Chart interpretation exercises:
━━━━

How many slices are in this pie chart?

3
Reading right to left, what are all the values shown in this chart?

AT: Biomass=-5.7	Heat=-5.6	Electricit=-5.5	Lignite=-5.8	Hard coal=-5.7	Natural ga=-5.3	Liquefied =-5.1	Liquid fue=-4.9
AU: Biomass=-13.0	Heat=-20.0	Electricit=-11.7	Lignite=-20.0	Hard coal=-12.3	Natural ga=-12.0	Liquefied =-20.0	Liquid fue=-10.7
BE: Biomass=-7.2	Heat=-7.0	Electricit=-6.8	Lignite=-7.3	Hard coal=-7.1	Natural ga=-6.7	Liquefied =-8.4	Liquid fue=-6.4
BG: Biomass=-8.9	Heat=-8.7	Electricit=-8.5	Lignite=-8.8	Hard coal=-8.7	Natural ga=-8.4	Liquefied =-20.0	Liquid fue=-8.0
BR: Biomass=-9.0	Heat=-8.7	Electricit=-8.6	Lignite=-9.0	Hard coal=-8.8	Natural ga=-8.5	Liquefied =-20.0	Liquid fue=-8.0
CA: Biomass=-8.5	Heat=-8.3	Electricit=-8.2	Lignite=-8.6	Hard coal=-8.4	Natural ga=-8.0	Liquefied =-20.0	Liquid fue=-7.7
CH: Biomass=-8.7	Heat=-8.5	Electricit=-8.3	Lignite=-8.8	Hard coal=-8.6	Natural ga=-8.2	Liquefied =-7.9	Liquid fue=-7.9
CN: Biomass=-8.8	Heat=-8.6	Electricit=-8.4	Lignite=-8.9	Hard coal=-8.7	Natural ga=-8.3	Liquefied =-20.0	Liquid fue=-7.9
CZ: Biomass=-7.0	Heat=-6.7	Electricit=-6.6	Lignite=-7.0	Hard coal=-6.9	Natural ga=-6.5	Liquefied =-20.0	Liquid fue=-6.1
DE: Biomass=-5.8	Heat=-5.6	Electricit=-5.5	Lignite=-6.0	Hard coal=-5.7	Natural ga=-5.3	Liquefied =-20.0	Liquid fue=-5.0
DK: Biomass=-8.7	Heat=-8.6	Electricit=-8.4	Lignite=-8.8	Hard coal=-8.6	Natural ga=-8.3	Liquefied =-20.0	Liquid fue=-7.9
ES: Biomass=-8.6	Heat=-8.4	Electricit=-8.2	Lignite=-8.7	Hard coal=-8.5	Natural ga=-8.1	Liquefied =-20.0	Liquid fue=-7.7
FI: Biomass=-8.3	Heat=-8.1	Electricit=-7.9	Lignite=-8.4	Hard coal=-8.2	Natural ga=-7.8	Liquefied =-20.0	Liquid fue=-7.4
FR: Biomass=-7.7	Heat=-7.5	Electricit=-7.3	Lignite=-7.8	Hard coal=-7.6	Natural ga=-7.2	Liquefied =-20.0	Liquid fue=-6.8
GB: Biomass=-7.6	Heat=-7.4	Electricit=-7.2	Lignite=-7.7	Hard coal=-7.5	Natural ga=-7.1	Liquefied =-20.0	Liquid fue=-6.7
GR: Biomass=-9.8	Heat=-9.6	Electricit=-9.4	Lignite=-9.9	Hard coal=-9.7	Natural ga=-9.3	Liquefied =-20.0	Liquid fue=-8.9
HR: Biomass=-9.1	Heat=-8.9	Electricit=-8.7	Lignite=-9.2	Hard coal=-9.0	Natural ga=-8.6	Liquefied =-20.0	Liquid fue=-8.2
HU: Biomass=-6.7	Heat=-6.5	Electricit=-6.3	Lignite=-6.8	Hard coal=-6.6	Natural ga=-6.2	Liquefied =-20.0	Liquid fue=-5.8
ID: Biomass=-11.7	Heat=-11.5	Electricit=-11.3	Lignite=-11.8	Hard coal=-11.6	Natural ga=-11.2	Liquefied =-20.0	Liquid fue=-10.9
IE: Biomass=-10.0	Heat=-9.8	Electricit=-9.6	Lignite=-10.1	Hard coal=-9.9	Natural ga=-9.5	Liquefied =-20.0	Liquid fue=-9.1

━━━━

WHAT THE TASK REQUIRES:
Could you retype all of the material above line for line, keeping every character unchanged?

PROBLEM SOLUTION:
How many slices are in this pie chart?

3
Reading right to left, what are all the values shown in this chart?

AT: Biomass=-5.7	Heat=-5.6	Electricit=-5.5	Lignite=-5.8	Hard coal=-5.7	Natural ga=-5.3	Liquefied =-5.1	Liquid fue=-4.9
AU: Biomass=-13.0	Heat=-20.0	Electricit=-11.7	Lignite=-20.0	Hard coal=-12.3	Natural ga=-12.0	Liquefied =-20.0	Liquid fue=-10.7
BE: Biomass=-7.2	Heat=-7.0	Electricit=-6.8	Lignite=-7.3	Hard coal=-7.1	Natural ga=-6.7	Liquefied =-8.4	Liquid fue=-6.4
BG: Biomass=-8.9	Heat=-8.7	Electricit=-8.5	Lignite=-8.8	Hard coal=-8.7	Natural ga=-8.4	Liquefied =-20.0	Liquid fue=-8.0
BR: Biomass=-9.0	Heat=-8.7	Electricit=-8.6	Lignite=-9.0	Hard coal=-8.8	Natural ga=-8.5	Liquefied =-20.0	Liquid fue=-8.0
CA: Biomass=-8.5	Heat=-8.3	Electricit=-8.2	Lignite=-8.6	Hard coal=-8.4	Natural ga=-8.0	Liquefied =-20.0	Liquid fue=-7.7
CH: Biomass=-8.7	Heat=-8.5	Electricit=-8.3	Lignite=-8.8	Hard coal=-8.6	Natural ga=-8.2	Liquefied =-7.9	Liquid fue=-7.9
CN: Biomass=-8.8	Heat=-8.6	Electricit=-8.4	Lignite=-8.9	Hard coal=-8.7	Natural ga=-8.3	Liquefied =-20.0	Liquid fue=-7.9
CZ: Biomass=-7.0	Heat=-6.7	Electricit=-6.6	Lignite=-7.0	Hard coal=-6.9	Natural ga=-6.5	Liquefied =-20.0	Liquid fue=-6.1
DE: Biomass=-5.8	Heat=-5.6	Electricit=-5.5	Lignite=-6.0	Hard coal=-5.7	Natural ga=-5.3	Liquefied =-20.0	Liquid fue=-5.0
DK: Biomass=-8.7	Heat=-8.6	Electricit=-8.4	Lignite=-8.8	Hard coal=-8.6	Natural ga=-8.3	Liquefied =-20.0	Liquid fue=-7.9
ES: Biomass=-8.6	Heat=-8.4	Electricit=-8.2	Lignite=-8.7	Hard coal=-8.5	Natural ga=-8.1	Liquefied =-20.0	Liquid fue=-7.7
FI: Biomass=-8.3	Heat=-8.1	Electricit=-7.9	Lignite=-8.4	Hard coal=-8.2	Natural ga=-7.8	Liquefied =-20.0	Liquid fue=-7.4
FR: Biomass=-7.7	Heat=-7.5	Electricit=-7.3	Lignite=-7.8	Hard coal=-7.6	Natural ga=-7.2	Liquefied =-20.0	Liquid fue=-6.8
GB: Biomass=-7.6	Heat=-7.4	Electricit=-7.2	Lignite=-7.7	Hard coal=-7.5	Natural ga=-7.1	Liquefied =-20.0	Liquid fue=-6.7
GR: Biomass=-9.8	Heat=-9.6	Electricit=-9.4	Lignite=-9.9	Hard coal=-9.7	Natural ga=-9.3	Liquefied =-20.0	Liquid fue=-8.9
HR: Biomass=-9.1	Heat=-8.9	Electricit=-8.7	Lignite=-9.2	Hard coal=-9.0	Natural ga=-8.6	Liquefied =-20.0	Liquid fue=-8.2
HU: Biomass=-6.7	Heat=-6.5	Electricit=-6.3	Lignite=-6.8	Hard coal=-6.6	Natural ga=-6.2	Liquefied =-20.0	Liquid fue=-5.8
ID: Biomass=-11.7	Heat=-11.5	Electricit=-11.3	Lignite=-11.8	Hard coal=-11.6	Natural ga=-11.2	Liquefied =-20.0	Liquid fue=-10.9
IE: Biomass=-10.0	Heat=-9.8	Electricit=-9.6	Lignite=-10.1	Hard coal=-9.9	Natural ga=-9.5	Liquefied =-20.0	Liquid fue=-9.1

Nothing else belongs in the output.